In fairness, they're crimes conducted largely with a writer's pen, but it's a problem that can extend to the mechanics as well. I'm an adult, and I've been playing games for well over 20 years - so I'd love to be afforded a little more respect every now and then. Respect the fact that I don't need to be told how your cover systems work, and that I don't need to sit through a half-hour tutorial. Respect the fact that my time is finite, and I don't need to be strung out across endlessly looping levels designed to pad out an already bloated running time.
I've played through a fair few games with pretentions of providing a more adult experience this year, though there's only a small handful that haven't at times left me feeling patronized or flat-out offended. Spelunky and Fez are an exceptional pair - they may be traditional platformers in a sense, but here there's a mutual respect between myself and the game that's rare, and one that makes me love their challenge all the more.
Dark Souls is another (yes, I know it came out last year, but it's kind of tough and I'm taking it all very slowly), and its high fantasy of dragons, 12-foot wolves and stranded wanderers is painted with enough ambiguity and grimness to make it feel like a genuinely adult game. More importantly, it feels utterly worthy of my time.
And Journey's one last game that not only made me feel some respect towards it - I felt like it properly respected me, refusing to outstay its welcome and working in quiet, soft strokes that helped me forgive some of its less agreeable new age leanings.

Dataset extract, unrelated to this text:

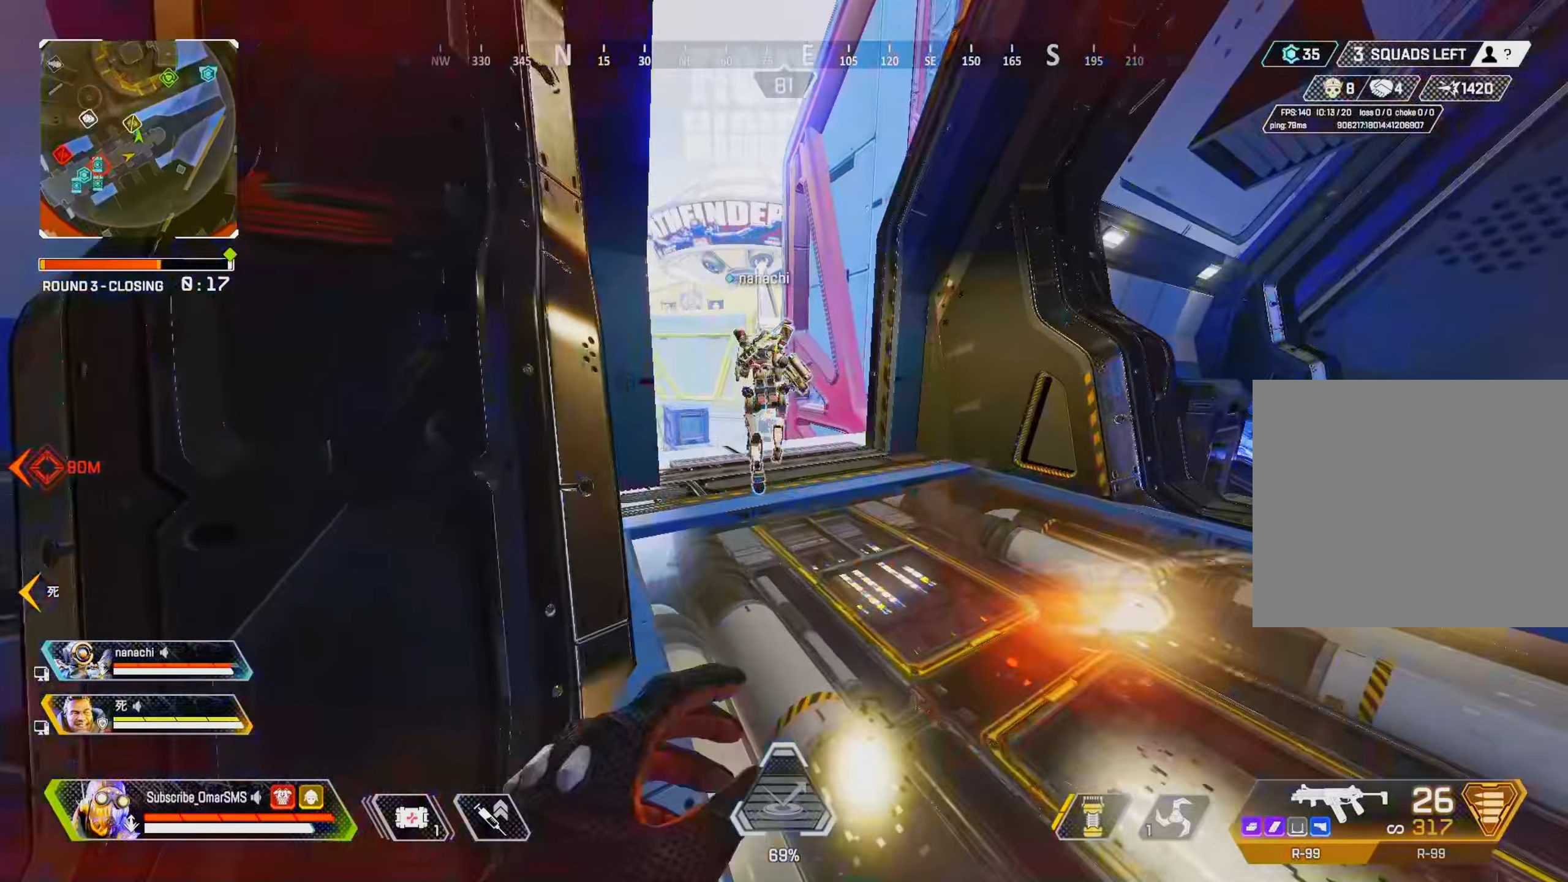
{"buttons": [], "left_stick": "up", "right_stick": "center", "events": [[67, "right_stick", "left"], [150, "right_stick", "center"]]}
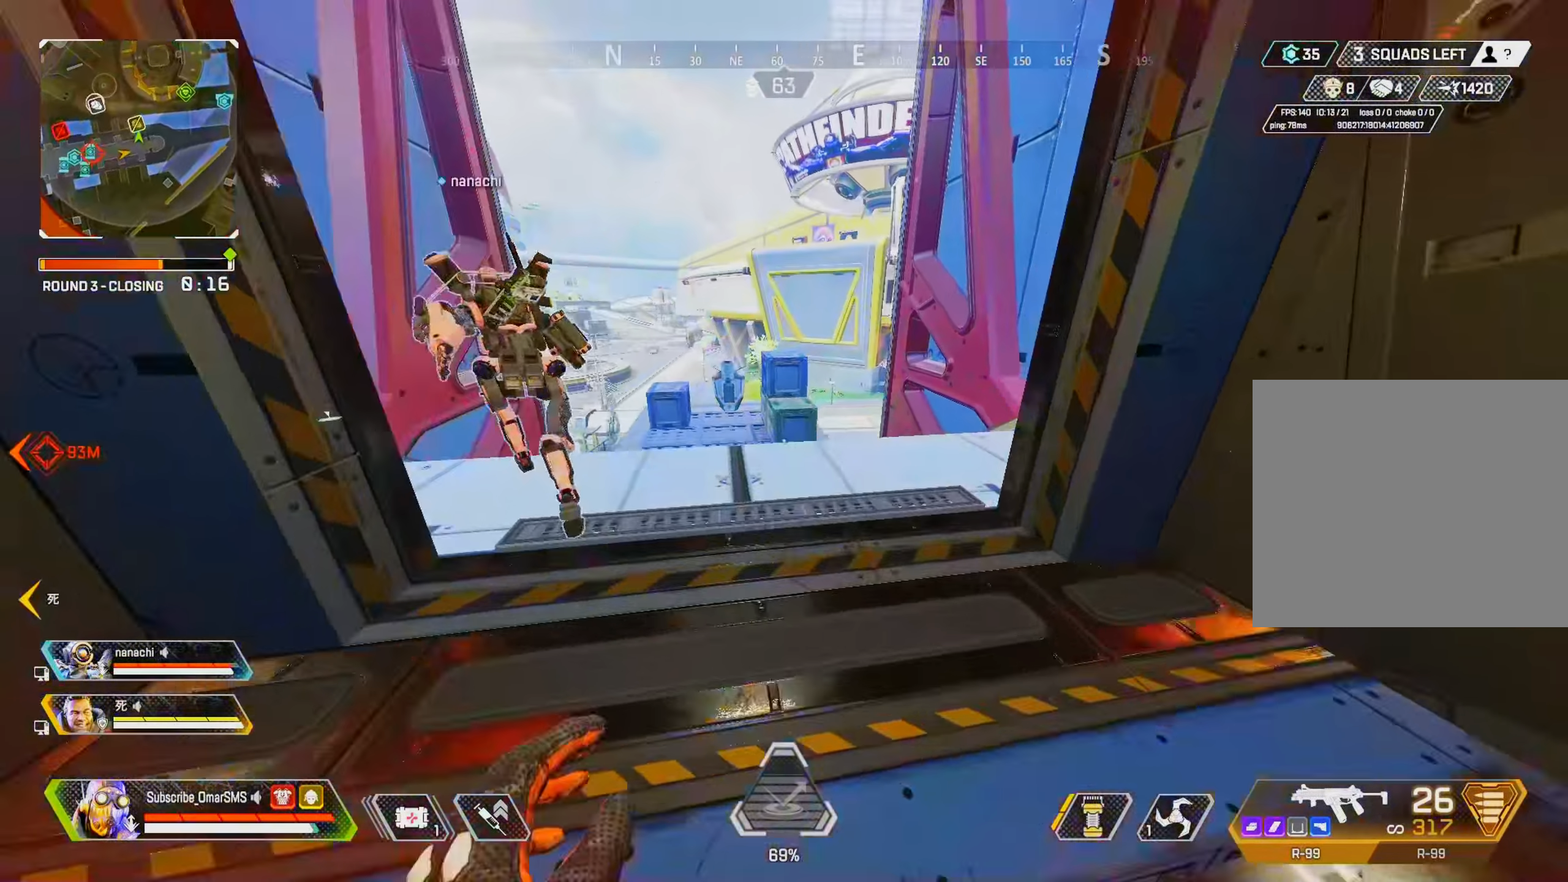
{"buttons": ["R3"], "left_stick": "up", "right_stick": "down", "events": [[183, "TRIANGLE", "down"], [283, "TRIANGLE", "up"], [416, "right_stick", "down"], [450, "R3", "down"]]}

That's four games released in the last 12 months, which I'll admit isn't a shabby haul, and that's not including games I've yet to play but for which I've an inkling will I'll get on famously with. But it's more than balanced out by having to sit through the awkward cinema of Max Payne 3, the swollen Dragon's Dogma, the weary echo of Diablo 3 or the over-familiar trudge of Sleeping Dogs, to name but a few. All games I've loved at certain points, I'd hasten to add, but all ones that have at one point or another made me question if there's not something better I should be doing.
It's not that games have changed, or that they've dumbed down in the years between my own adolescence and adulthood. They're still the same brilliant, dumb, smart and thrilling things they've always been. It's me that's changed, and I wonder sometimes if games at large will ever grow up with me.